Fabriques clandestines d’alcool 

L’alerte de l’Ong Jamra est arrivée à l’oreille du président de la République. Macky Sall a déploré hier en réunion de conseil des ministres la multiplication des fabriques et des lieux de vente de boissons alcoolisées dans plusieurs localités du pays, en dehors du cadre législatif et réglementaire, entrainant l’exposition des jeunes aux tentations et aux conséquences de l’usage de ces produits. Il a demandé au Gouvernement de mettre fin à la vente illicite de boissons alcoolisées sur l’ensemble du territoire national, et à réviser les textes y afférents.

Voleurs de bétails 

Une bande de malfaiteurs, suspectée d’être à l’origine de plusieurs vols de bétails et de cambriolages, a été mise hors d’état de nuire par la brigade de Gendarmerie de Nguékhokh. C’est à la suite d’un vol à main armée, commis dans la nuit du dimanche 14 au lundi 15 avril 2019, portant sur 4 moutons, au quartier Diamaguène de Nguékhokh dans le département de Mbour, qu’une enquête a été ouverte. Elle a permis de mettre la main, dès le lendemain des faits, sur le cerveau de la bande, avec la collaboration de la victime. Ensuite, le reste de la bande qui commettait des forfaits dans la zone (au nombre de 6) a été interpellé.

Voleurs de bétails (bis) 

Les présumés délinquants détenaient un important lot de matériels qui leur facilitait les cambriolages et les attaques de toutes natures. Au total 4 moutons, 1 arme à feu, 19 cartouches de calibre 12, 15 marteaux, 1 hache, 1 arrache-clous, 1 marteau, 1 griffe, 1 perceuse et onze téléphones portables ont été saisis par devers eux.
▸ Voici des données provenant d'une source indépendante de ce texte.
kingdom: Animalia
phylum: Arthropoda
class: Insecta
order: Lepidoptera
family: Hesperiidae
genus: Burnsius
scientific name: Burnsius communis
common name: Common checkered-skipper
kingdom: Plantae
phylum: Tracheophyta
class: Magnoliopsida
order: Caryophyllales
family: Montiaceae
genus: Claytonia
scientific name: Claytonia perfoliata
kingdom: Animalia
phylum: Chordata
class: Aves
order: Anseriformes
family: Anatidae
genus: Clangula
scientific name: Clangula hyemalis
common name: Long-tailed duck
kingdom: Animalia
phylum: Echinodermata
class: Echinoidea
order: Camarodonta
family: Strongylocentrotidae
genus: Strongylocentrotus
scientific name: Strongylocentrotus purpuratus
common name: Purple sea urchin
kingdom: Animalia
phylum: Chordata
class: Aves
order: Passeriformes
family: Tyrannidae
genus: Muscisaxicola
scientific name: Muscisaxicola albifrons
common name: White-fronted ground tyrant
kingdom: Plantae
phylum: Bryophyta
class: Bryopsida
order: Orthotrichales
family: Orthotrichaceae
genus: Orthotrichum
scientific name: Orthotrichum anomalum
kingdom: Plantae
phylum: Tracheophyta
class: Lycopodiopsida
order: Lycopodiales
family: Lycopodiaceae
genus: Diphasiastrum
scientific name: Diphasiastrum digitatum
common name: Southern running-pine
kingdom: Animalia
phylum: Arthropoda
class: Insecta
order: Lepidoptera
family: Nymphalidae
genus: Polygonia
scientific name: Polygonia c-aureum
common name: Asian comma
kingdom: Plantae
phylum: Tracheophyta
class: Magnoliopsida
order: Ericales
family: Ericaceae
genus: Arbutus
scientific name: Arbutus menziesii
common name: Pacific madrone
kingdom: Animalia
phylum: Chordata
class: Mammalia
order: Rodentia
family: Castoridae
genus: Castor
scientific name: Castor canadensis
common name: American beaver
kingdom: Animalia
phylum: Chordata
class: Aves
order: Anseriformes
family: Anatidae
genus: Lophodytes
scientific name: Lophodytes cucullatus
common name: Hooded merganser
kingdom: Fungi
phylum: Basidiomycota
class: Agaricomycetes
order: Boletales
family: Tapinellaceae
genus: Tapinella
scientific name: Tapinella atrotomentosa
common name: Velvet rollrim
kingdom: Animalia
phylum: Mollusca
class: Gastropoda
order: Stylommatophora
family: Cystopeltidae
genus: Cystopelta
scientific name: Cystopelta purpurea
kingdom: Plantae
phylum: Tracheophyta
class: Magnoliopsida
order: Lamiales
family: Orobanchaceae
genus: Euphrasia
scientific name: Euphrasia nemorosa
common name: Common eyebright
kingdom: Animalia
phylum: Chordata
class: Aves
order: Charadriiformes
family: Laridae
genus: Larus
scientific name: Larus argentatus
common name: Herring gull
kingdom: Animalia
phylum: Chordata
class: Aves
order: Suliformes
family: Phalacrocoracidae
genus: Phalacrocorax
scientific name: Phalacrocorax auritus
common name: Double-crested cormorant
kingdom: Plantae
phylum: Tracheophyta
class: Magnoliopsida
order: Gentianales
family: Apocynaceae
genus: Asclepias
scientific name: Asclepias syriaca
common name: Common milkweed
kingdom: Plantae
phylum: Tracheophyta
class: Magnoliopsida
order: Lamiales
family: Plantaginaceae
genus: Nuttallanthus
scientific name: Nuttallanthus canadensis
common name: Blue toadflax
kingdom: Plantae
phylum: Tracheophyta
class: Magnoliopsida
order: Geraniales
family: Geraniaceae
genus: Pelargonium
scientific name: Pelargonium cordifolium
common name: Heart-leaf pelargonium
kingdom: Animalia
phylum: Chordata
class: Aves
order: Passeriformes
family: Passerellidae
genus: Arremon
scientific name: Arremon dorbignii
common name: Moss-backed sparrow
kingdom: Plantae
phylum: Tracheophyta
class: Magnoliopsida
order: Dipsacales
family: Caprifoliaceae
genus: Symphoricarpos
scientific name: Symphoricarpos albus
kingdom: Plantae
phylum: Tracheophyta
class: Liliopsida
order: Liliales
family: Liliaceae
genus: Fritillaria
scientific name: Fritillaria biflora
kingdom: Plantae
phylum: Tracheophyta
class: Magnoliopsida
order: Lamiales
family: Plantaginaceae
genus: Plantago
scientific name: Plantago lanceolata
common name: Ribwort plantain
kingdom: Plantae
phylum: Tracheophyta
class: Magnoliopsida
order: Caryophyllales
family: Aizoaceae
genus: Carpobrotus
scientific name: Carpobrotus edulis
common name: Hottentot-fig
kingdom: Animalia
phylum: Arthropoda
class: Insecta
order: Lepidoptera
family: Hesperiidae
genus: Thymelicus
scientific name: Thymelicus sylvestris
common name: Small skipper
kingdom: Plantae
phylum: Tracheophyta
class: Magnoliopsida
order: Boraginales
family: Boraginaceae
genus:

Omar Gueye tient sa première levée des couleurs

Le Président de la République a institué la tenue d’une cérémonie de levée de couleurs le premier lundi de chaque mois. Depuis cette date, le ministre des collectivités territoriales et de l’aménagement du territoire, Omar Gueye, s’est inscrit dans cette tradition républicaine C’est ainsi qu’il a institué une cérémonie de levée de couleur chaque mercredi, jour de conseil, dans tous les départements ministériels qu’il a occupés. Ainsi il a tenu sa première cérémonie au ministère des collectivités territoriales. Le ministre a réaffirmé son attachement à la culture de la citoyenneté prônée par le Président Macky SALL, depuis son accession à la magistrature suprême en mars 2012.